(Source data Opens)
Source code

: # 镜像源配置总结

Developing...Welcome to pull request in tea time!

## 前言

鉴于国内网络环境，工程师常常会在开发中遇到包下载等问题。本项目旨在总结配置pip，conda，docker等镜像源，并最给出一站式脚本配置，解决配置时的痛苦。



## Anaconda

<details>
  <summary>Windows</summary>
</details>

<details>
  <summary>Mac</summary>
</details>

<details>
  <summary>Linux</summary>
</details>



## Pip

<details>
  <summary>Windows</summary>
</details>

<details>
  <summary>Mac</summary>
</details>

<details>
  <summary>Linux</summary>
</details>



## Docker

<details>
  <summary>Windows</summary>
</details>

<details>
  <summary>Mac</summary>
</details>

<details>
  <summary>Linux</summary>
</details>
(Source data Closes)
_Work item_
Please transcribe the data shown above in full, exactly as it stands.

_Result_
Source code

: # 镜像源配置总结

Developing...Welcome to pull request in tea time!

## 前言

鉴于国内网络环境，工程师常常会在开发中遇到包下载等问题。本项目旨在总结配置pip，conda，docker等镜像源，并最给出一站式脚本配置，解决配置时的痛苦。



## Anaconda

<details>
  <summary>Windows</summary>
</details>

<details>
  <summary>Mac</summary>
</details>

<details>
  <summary>Linux</summary>
</details>



## Pip

<details>
  <summary>Windows</summary>
</details>

<details>
  <summary>Mac</summary>
</details>

<details>
  <summary>Linux</summary>
</details>



## Docker

<details>
  <summary>Windows</summary>
</details>

<details>
  <summary>Mac</summary>
</details>

<details>
  <summary>Linux</summary>
</details>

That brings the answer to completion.